Falcon 9 rideshare entra in una fase nuova: Exolaunch e SEOPS hanno acquistato lanci SpaceX dedicati al trasporto condiviso di satelliti. Non è un dettaglio commerciale. Significa che la domanda di accesso all’orbita bassa è ormai così alta da spingere gli intermediari a diventare organizzatori diretti di missioni.
Perché Falcon 9 rideshare è così richiesto

Falcon 9 rideshare permette a più clienti di dividere un lancio e portare in orbita piccoli satelliti con costi e tempi più gestibili. La novità è che Exolaunch e SEOPS non stanno solo vendendo posti su missioni altrui: comprano voli dedicati per offrire più certezza ai clienti.

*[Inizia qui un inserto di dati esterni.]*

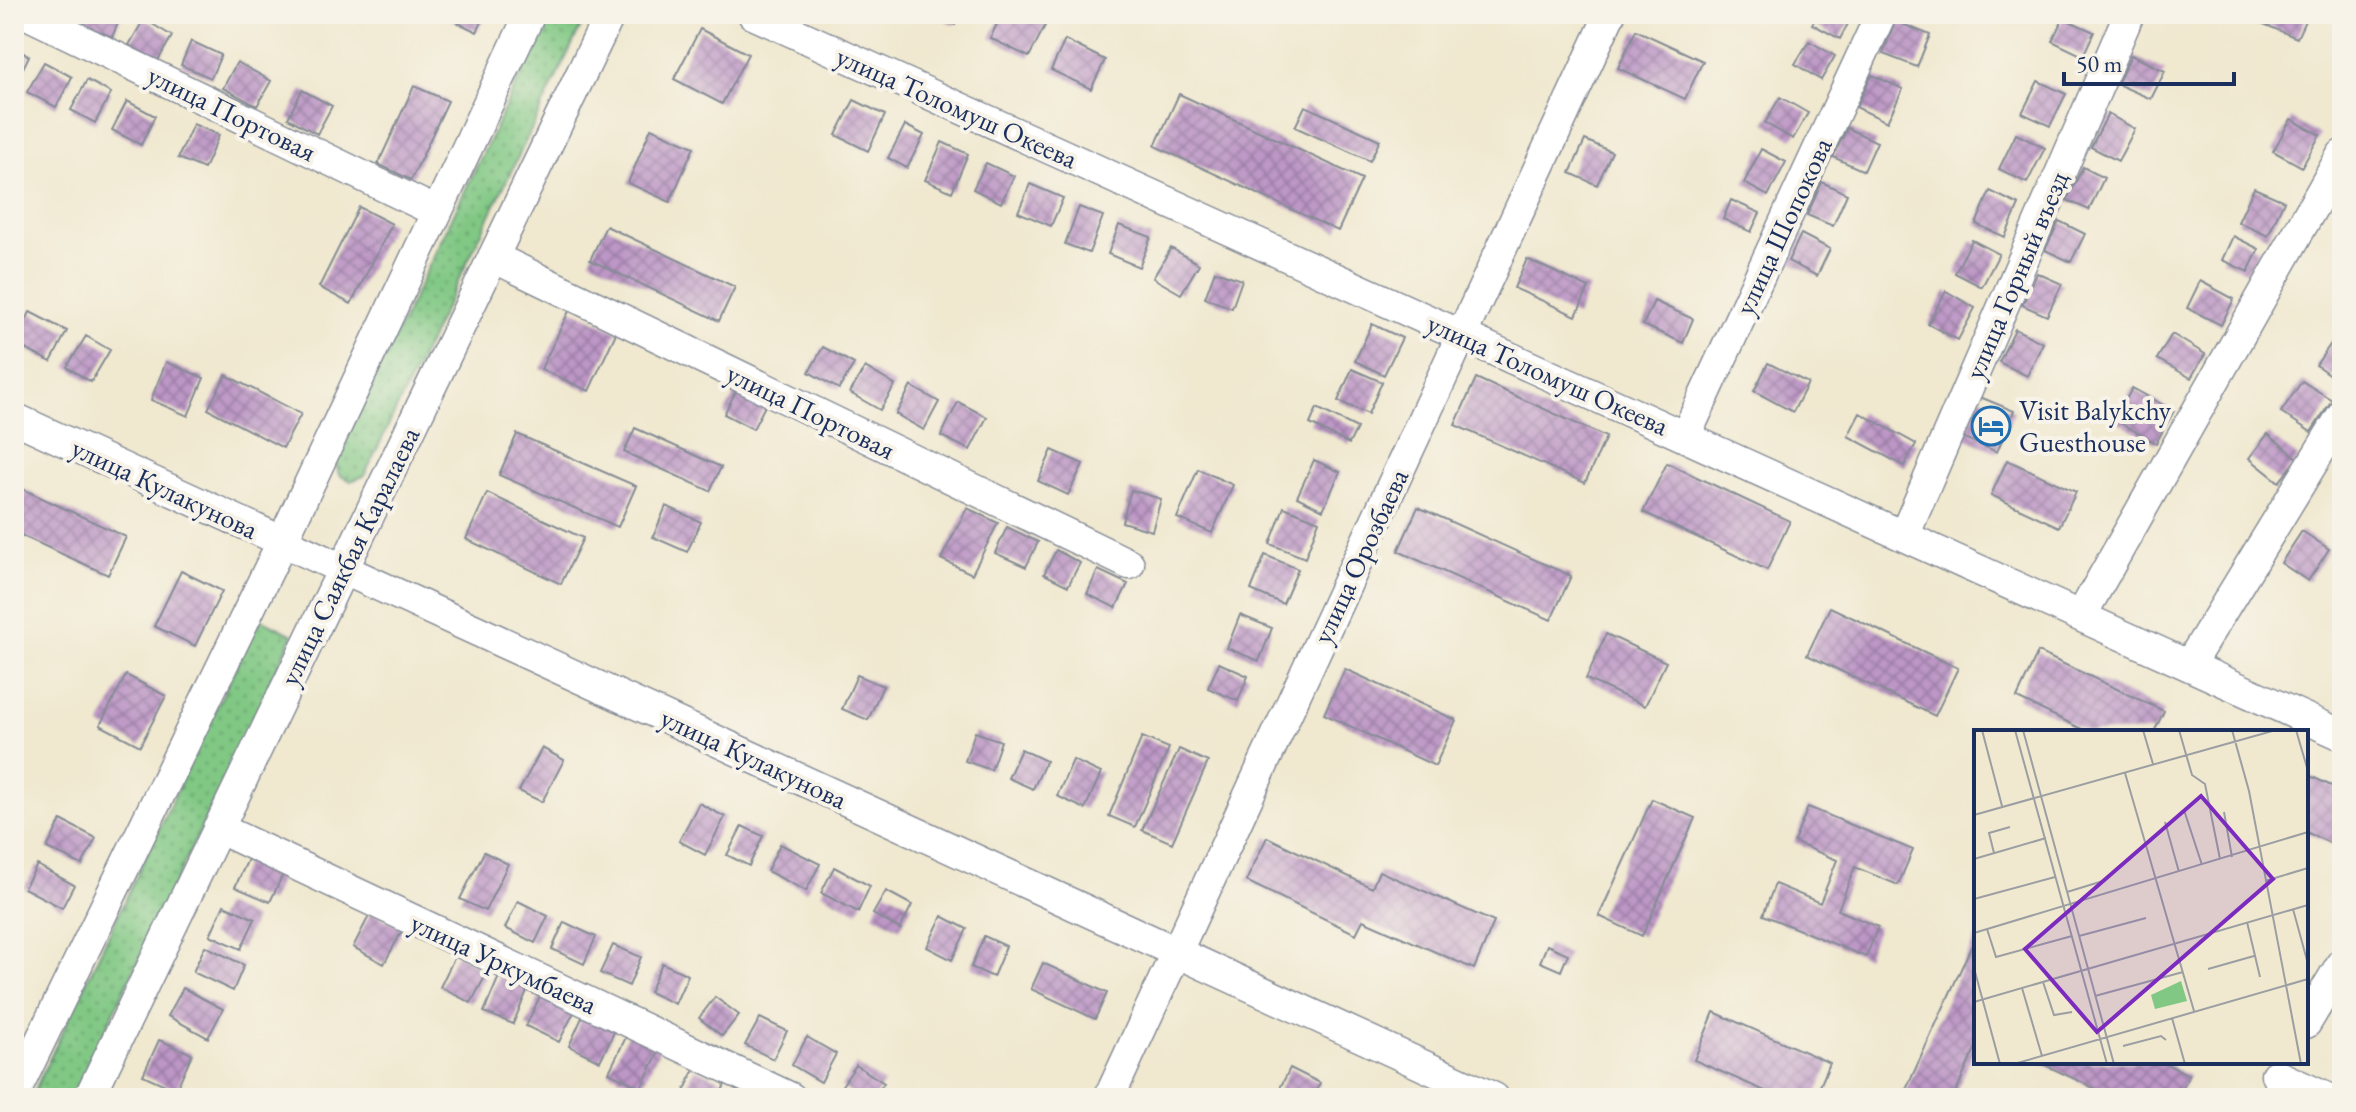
<svg xmlns="http://www.w3.org/2000/svg" width="2356" height="1112" font-family="'EB Garamond',serif">
  <style>
    .grass { fill: url(#grass-dots); stroke: #4e7c71; stroke-width: 2 }
    .building { fill: url(#building-cross-hatch) }
    .lines { fill: none; stroke-linecap: round; stroke-linejoin: round }
    .minor-casing { stroke: #868c96; stroke-width: 33 }
    .minor { stroke: #fff; stroke-width: 30 }
    .labels { text-anchor: middle; dominant-baseline: central; stroke-width: 8; stroke-linejoin: round; paint-order: stroke }
    .street-label { font-size: 28px; fill: #1b2f5e; stroke: #f7f3e8 }
    .poi-label { font-size: 28px; fill: #1b2f5e; stroke: #f7f3e8; text-anchor: start }
    .inset-road { fill: none; stroke: #9b9ea2; stroke-width: 2 }
    .view { fill: #7b2cbf; fill-opacity: 0.15; stroke: #7b2cbf; stroke-width: 4 }
    .inset-edge { fill: none; stroke: #1b2f5e; stroke-width: 4 }
  </style>
  <defs>
    <pattern id="grass-dots" width="8" height="8" patternUnits="userSpaceOnUse" patternTransform="scale(2)"><rect width="8" height="8" fill="#81c884"/><path d="M2 2h.1M6 6h.1" fill="none" stroke="#69a36f" stroke-width="1.8" stroke-linecap="round"/></pattern>
    <pattern id="building-cross-hatch" width="8" height="8" patternUnits="userSpaceOnUse" patternTransform="scale(2)"><rect width="8" height="8" fill="#bd97c6"/><path d="M0 0l8 8M0 8l8-8" fill="none" stroke="#997ca4"/></pattern>
  </defs>
  <rect width="100%" height="100%" fill="#f7f3e8"/>
  <filter id="ink" filterUnits="userSpaceOnUse"><feTurbulence type="fractalNoise" baseFrequency=".0125" numOctaves="2"/><feDisplacementMap in="SourceGraphic" scale="16" xChannelSelector="R" yChannelSelector="G"/><feConvolveMatrix kernelMatrix="1 2 1 2 8 2 1 2 1" color-interpolation-filters="sRGB"/></filter>
  <filter id="wash" filterUnits="userSpaceOnUse"><feTurbulence type="fractalNoise" baseFrequency=".006" numOctaves="4" result="noise"/><feDisplacementMap in="SourceGraphic" scale="32" xChannelSelector="R" yChannelSelector="G"/><feGaussianBlur stdDeviation="1.8" result="paint"/><feColorMatrix in="noise" values="0 0 0 0 0 0 0 0 0 0 0 0 0 0 0 0 0 1.4 0 .05"/><feComposite in="paint" operator="in"/></filter>
  <g filter="url(#wash)">
    <rect width="100%" height="100%" fill="#f0e8cf"/>
    <!-- grass -->
    <path class="grass" d="M550,14h37l-223,462 -13,5 -12,-6 -4,-14z
      M259,618l34,17 -220,463h-42z"/>
    <g id="blocks">
      <!-- building -->
      <path class="building" d="M88,14h34l-10,23 -28,-12z
        M440,14h46l-9,18z
        M933,14h27l-5,11z
        M1002,14h39l8,4 -20,39 -39,-19z
        M1818,14h35l-13,25 -28,-15z
        M2265,14h43l-11,24 -36,-15z
        M2063,18l31,14 -11,24 -31,-15z
        M144,19l28,17 -15,26 -28,-17z
        M1895,21l35,14 -13,32 -34,-13z
        M700,29l48,25 -26,50 -48,-25z
        M1636,30l67,31 -18,38 -67,-31z
        M1065,40l40,20 -14,29 -40,-19z
        M191,41l30,14 -10,23 -30,-13z
        M1809,41l26,15 -14,24 -26,-16z
        M14,48l15,8 -15,30z
        M2131,55l34,16 -14,28 -34,-15z
        M44,62l28,15 -16,30 -29,-15z
        M237,62l34,19 -14,25 -34,-18z
        M1872,75l31,14 -16,33 -31,-15z
        M87,80l24,13 -16,30 -24,-13z
        M2038,81l28,13 -16,32 -28,-13z
        M414,86l34,15 -37,79 -33,-16z
        M302,90l30,16 -15,28 -29,-16z
        M1179,94l183,85 -24,52 -183,-85z
        M1780,97l28,16 -15,26 -28,-16z
        M854,100l31,15 -17,36 -32,-16z
        M127,101l28,15 -14,29 -29,-15z
        M1305,106l75,34 -10,21 -75,-34z
        M2108,114l27,15 -17,32 -27,-14z
        M2291,119l29,16 -18,32 -29,-16z
        M193,124l26,11 -15,34 -26,-11z
        M905,125l19,10 -17,33 -19,-10z
        M651,128l43,19 -24,55 -42,-19z
        M1847,128l30,14 -13,29 -31,-14z
        M2016,134l29,14 -18,35 -28,-14z
        M1585,140l27,12 -15,33 -27,-12z
        M942,142l26,12 -16,38 -27,-12z
        M1761,149l25,13 -18,34 -24,-13z
        M986,163l28,13 -13,27 -28,-14z
        M2083,167l21,11 -15,32 -22,-10z
        M1822,182l25,12 -14,32 -26,-11z
        M1030,184l33,14 -12,28 -33,-14z
        M2254,188l30,13 -16,35 -30,-14z
        M1990,191l29,14 -14,32 -29,-13z
        M1731,200l29,13 -9,19 -28,-13z
        M359,207l33,17 -41,80 -32,-17z
        M1079,207l24,9 -14,37 -24,-9z
        M2059,221l26,13 -14,28 -26,-12z
        M1119,225l32,12 -12,30 -31,-13z
        M606,226l129,61 -16,34 -129,-61z
        M1801,234l29,15 -13,27 -29,-15z
        M2233,236l26,13 -11,23 -26,-12z
        M1972,240l27,14 -17,33 -27,-14z
        M1171,248l28,16 -18,30 -28,-16z
        M1527,259l62,29 -13,28 -62,-28z
        M1215,271l27,9 -10,28 -27,-10z
        M2037,273l25,11 -15,32 -25,-11z
        M2200,281l34,18 -13,26 -34,-17z
        M1946,291l29,17 -17,32 -30,-16z
        M1654,301l39,18 -10,24 -40,-18z
        M570,309l47,22 -28,60 -48,-22z
        M30,312l37,19 -16,31 -36,-18z
        M1372,324l30,14 -18,37 -29,-14z
        M2015,329l28,14 -16,33 -28,-14z
        M2339,332l3,3 -1,48 -25,-18z
        M2172,334l33,20 -14,24 -34,-19z
        M86,336l24,14 -19,32 -24,-15z
        M823,347l31,17 -15,25 -30,-17z
        M166,362l38,16 -16,38 -37,-16z
        M1768,363l40,20 -15,29 -39,-21z
        M865,367l30,18 -15,25 -30,-17z
        M1352,369l30,13 -14,32 -30,-13z
        M226,375l75,39 -18,34 -75,-39z
        M1476,378l130,59 -21,46 -130,-58z
        M2302,381l30,19 -21,32 -30,-20z
        M911,386l28,16 -15,28 -28,-16z
        M2132,388l42,23 -18,32 -41,-23z
        M737,389l29,15 -13,25 -29,-15z
        M1980,397l34,14 -17,41 -35,-15z
        M958,402l29,15 -17,33 -29,-14z
        M1317,408l40,20 -8,16 -39,-20z
        M1860,413l56,31 -12,22 -56,-30z
        M635,428l86,39 -11,24 -86,-39z
        M517,434l119,52 -18,41 -119,-52z
        M2268,434l30,24 -19,24 -30,-24z
        M1052,450l31,14 -15,31 -30,-14z
        M1314,460l26,12 -17,38 -26,-13z
        M2007,460l69,32 -17,35 -68,-32z
        M1667,463l123,58 -23,49 -124,-58z
        M1198,469l35,16 -21,48 -35,-15z
        M14,485l112,52 -18,38 -94,-43z
        M1131,490l30,9 -9,32 -30,-9z
        M487,493l96,45 -22,46 -95,-45z
        M666,506l35,16 -14,30 -34,-15z
        M1284,507l35,14 -14,37 -35,-14z
        M1418,507l153,69 -20,44 -153,-69z
        M967,508l31,15 -26,51 -31,-15z
        M1007,527l31,15 -12,25 -31,-14z
        M2302,531l27,18 -21,32 -27,-18z
        M1056,550l24,13 -12,23 -24,-12z
        M1265,555l33,14 -15,35 -32,-14z
        M1098,570l30,14 -12,24 -29,-14z
        M181,571l41,20 -27,55 -41,-20z
        M1830,607l128,61 -23,48 -128,-61z
        M1240,615l32,13 -13,33 -32,-13z
        M1606,634l60,28 -21,44 -59,-27z
        M2038,652l126,59 -10,21h-66l-71,-34z
        M1219,663l29,13 -10,25 -30,-13z
        M1345,669l111,51 -21,46 -111,-52z
        M126,675l40,21 -26,50 -40,-21z
        M857,675l26,11 -15,34 -26,-11z
        M975,732l26,9 -10,29 -26,-9z
        M1142,737l27,11 -34,79 -26,-11z
        M542,748l22,12 -22,42 -23,-11z
        M1021,749l25,12 -13,28 -25,-11z
        M1179,749l29,13 -36,81 -30,-13z
        M1073,760l28,13 -16,36 -28,-13z
        M2306,774l36,17v41l-6,14 -30,-14z
        M1652,799l43,19 -53,118 -43,-20z
        M699,803l26,14 -20,38 -26,-14z
        M1808,807l105,43 -15,35 -43,-18 -17,43 40,17 -12,30 -103,-42 12,-31 45,19 17,-43 -43,-18z
        M61,820l35,18 -14,27 -35,-17z
        M742,826l21,10 -14,30 -22,-11z
        M1267,837l105,51 7,-17 115,51 -20,47 -111,-49 -7,14 -110,-53z
        M780,844l40,20 -14,27 -39,-20z
        M484,852l24,12 -23,47 -25,-12z
        M249,857l35,15 -14,30 -35,-15z
        M37,865l37,20 -12,23 -38,-20z
        M834,867l36,19 -12,26 -37,-19z
        M886,891l26,14 -12,24 -27,-15z
        M518,901l30,15 -13,27 -30,-15z
        M224,905l31,14 -14,30 -31,-14z
        M371,912l32,17 -19,35 -31,-17z
        M942,916l25,13 -15,31 -25,-13z
        M564,922l32,15 -12,27 -32,-15z
        M984,936l22,10 -13,31 -22,-10z
        M1976,936v111l-23,51h-41l-8,-4z
        M613,945l28,12 -12,29 -29,-13z
        M1547,945l21,9 -7,17 -21,-9z
        M205,946l39,19 -11,26 -40,-19z
        M456,954l32,17 -17,32 -31,-16z
        M662,963l26,12 -13,29 -26,-12z
        M1043,963l64,30 -12,26 -64,-30z
        M500,974l29,12 -16,38 -29,-12z
        M183,988l40,21 -15,29 -40,-22z
        M541,994l34,16 -16,32 -33,-16z
        M715,997l24,18 -17,21 -23,-18z
        M1714,1012l116,51 -15,35h-34l-87,-38z
        M584,1013l32,15 -16,33 -31,-15z
        M760,1018l27,13 -14,28 -28,-14z
        M628,1033l32,16 -19,39 -32,-16z
        M807,1037l29,17 -15,28 -29,-17z
        M159,1040l33,14 -16,36 -33,-15z
        M2039,1062h123l27,13 -11,23h-63z
        M856,1065l28,18 -10,15h-16l-17,-11z
        M695,1068l31,14 -7,16h-38z
        M1290,1068l30,15 -7,15h-22l-13,-6z"/>
    </g>
  </g>
  <g filter="url(#ink)">
    <use href="#blocks" fill-opacity="0" stroke="#868c96" stroke-width="2"/>
    <g class="lines">
      <defs>
        <path id="minor" d="M27,14l410,198
          M753,14l1589,721
          M493,257l636,307
          M14,418l1480,680
          M1685,437l196,-423
          M1904,536l225,-522
          M2081,616l261,-461
          M2189,665l153,-250
          M218,828l573,270
          M2306,1023l36,-60
          M2276,1075l51,23
          M14,1095l268,-553 248,-528
          M89,1098l521,-1084
          M1109,1098l501,-1084"/>
      </defs>
      <!-- minor casing -->
      <use href="#minor" class="minor-casing"/>
      <!-- minor -->
      <use href="#minor" class="minor"/>
    </g>
  </g>
  <!-- icons -->
  <defs>
    <symbol id="hotel-ring" viewBox="-11 -11 22 22"><circle r="9.5" fill="#f7f3e8" stroke="#1f6fb2" stroke-width="1.5"/><path d="M-6-4.5h1.5V1H6V5H4.5V3h-9V5H-6ZM-4 0a1.8 1.8 0 1 1 3.6 0ZM.5 0V-2.5h3Q6-2.5 6 0Z" fill="#1f6fb2"/></symbol>
  </defs>
  <g fill-rule="evenodd">
    <use href="#hotel-ring" x="1969" y="404" width="44" height="44"/>
  </g>
  <g class="labels">
    <!-- street labels -->
    <g class="street-label">
      <text transform="translate(957 107) rotate(24)">улица Толомуш Океева</text>
      <text transform="translate(232 113) rotate(26)">улица Портовая</text>
      <text transform="translate(1783 226) rotate(-65)">улица Шопокова</text>
      <text transform="translate(2016 275) rotate(-67)">улица Горный въезд</text>
      <text transform="translate(1548 374) rotate(24)">улица Толомуш Океева</text>
      <text transform="translate(811 411) rotate(26)">улица Портовая</text>
      <text transform="translate(165 488) rotate(25)">улица Кулакунова</text>
      <text transform="translate(349 556) rotate(-64)">улица Саякбая Каралаева</text>
      <text transform="translate(1360 556) rotate(-65)">улица Орозбаева</text>
      <text transform="translate(754 758) rotate(25)">улица Кулакунова</text>
      <text transform="translate(504 963) rotate(25)">улица Уркумбаева</text>
    </g>
    <!-- poi labels -->
    <g class="poi-label">
      <text x="2019" y="410">Visit Balykchy<tspan x="2019" dy="32">Guesthouse</tspan></text>
    </g>
  </g>
  <!-- overview -->
  <g transform="translate(1974 730)">
    <rect width="334" height="334" fill="#f0e8cf"/>
    <path d="M207,251l6,20 -32,8 -4,-14z" fill="#81c884"/>
    <path class="inset-road" d="M8,0l20,76M41,0l92,334M49,0l91,334M169,0l10,34M205,0l13,45 13,9 15,75M258,0l17,61 52,273M322,0l12,41M151,43l69,238M210,80l18,55M250,82l8,45M0,85l302,-85M191,92l14,50M20,123l-5,-20 21,-6M0,129l72,-21M291,151l43,-13M93,162l36,-11M0,169l81,-22M319,179l15,55M273,192l13,55M13,199l9,28 76,-21M0,203l334,-101M105,206l67,-18M0,238l26,96M234,239l46,-13M69,252l11,33 18,-3M48,258l20,68M121,266l88,-24M0,272l334,-97M198,288l13,46M149,316l38,-10 5,4M40,334l294,-85"/>
    <path class="view" d="M227,66l72,83 -176,153 -72,-83z"/>
    <rect width="334" height="334" class="inset-edge"/>
  </g>
  <!-- margin -->
  <rect width="2356" height="1112" fill="none" stroke="#f7f3e8" stroke-width="48"/>
  <!-- scale -->
  <path d="M2064 72v12h170v-12" fill="none" stroke="#1b2f5e" stroke-width="4"/>
  <text x="2076" y="72" font-size="24" fill="#1b2f5e" stroke="#f7f3e8" stroke-width="6" paint-order="stroke">50 m</text>
</svg>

Gli annunci sono arrivati il 26 maggio alla conferenza SmallSat Europe di Amsterdam. Exolaunch, società tedesca specializzata in integrazione payload, ha comprato due lanci Falcon 9: Exo-1 non prima della fine del 2027 ed Exo-2 nel 2028. SEOPS, azienda statunitense, ha acquistato un lancio per Waymaker-1, previsto nel terzo trimestre del 2028.
Il contesto è chiaro: le missioni Transporter di SpaceX verso orbite eliosincrone e le Bandwagon verso orbite a media inclinazione sono molto richieste da università, aziende e costellazioni commerciali. La pagina ufficiale del programma rideshare SpaceX mostra quanto questo modello sia ormai diventato una corsia standard per i piccoli satelliti.
Exolaunch e SEOPS cercano più controllo sui calendari
Il problema non è solo trovare un razzo, ma trovare una data. SpaceX ha clienti già inseriti in manifest rideshare fino alla fine del 2028, mentre le opportunità pubblicate fino al 2027 risultano piene. Per chi deve rispettare contratti, finestre operative o piani di costellazione, aspettare uno slot libero può diventare costoso.
Exolaunch userà sistemi come EXOtube e deployer per cubesat, con capacità dichiarate per payload da 20 a 1.400 chilogrammi. SEOPS collaborerà con Maverick Space Systems per Waymaker-1 e offrirà anche servizi di sicurezza spaziale con Digantara, tra identificazione dei payload e avvisi di collisione nei due mesi successivi al rilascio.
Questa crescita del traffico orbitale rende più importante anche il tema ambientale e operativo. Ogni nuovo satellite va tracciato, gestito e rimosso a fine vita quando possibile. È lo stesso nodo che riguarda i satelliti Starlink e il loro impatto sull’atmosfera, perché l’orbita bassa non è uno spazio infinito.
Cosa cambia per il mercato dei piccoli satelliti
La mossa di Exolaunch e SEOPS mostra una trasformazione del mercato: chi prima coordinava payload ora compra lanci interi e li rivende in modo modulare. È una risposta alla crescita di osservazione terrestre, telecomunicazioni, ricerca e manifattura spaziale, un settore in cui rientrano anche missioni come Varda Space W-6.
SEOPS ha già venduto parte della capacità di Waymaker-1 a clienti commerciali e governativi statunitensi, mentre RIDE! Space ha acquistato 1.000 chilogrammi per clienti europei. Resta una domanda aperta: quando Starship sarà pronta per un programma rideshare formale, Falcon 9 resterà il riferimento o diventerà la soluzione intermedia di una transizione più grande?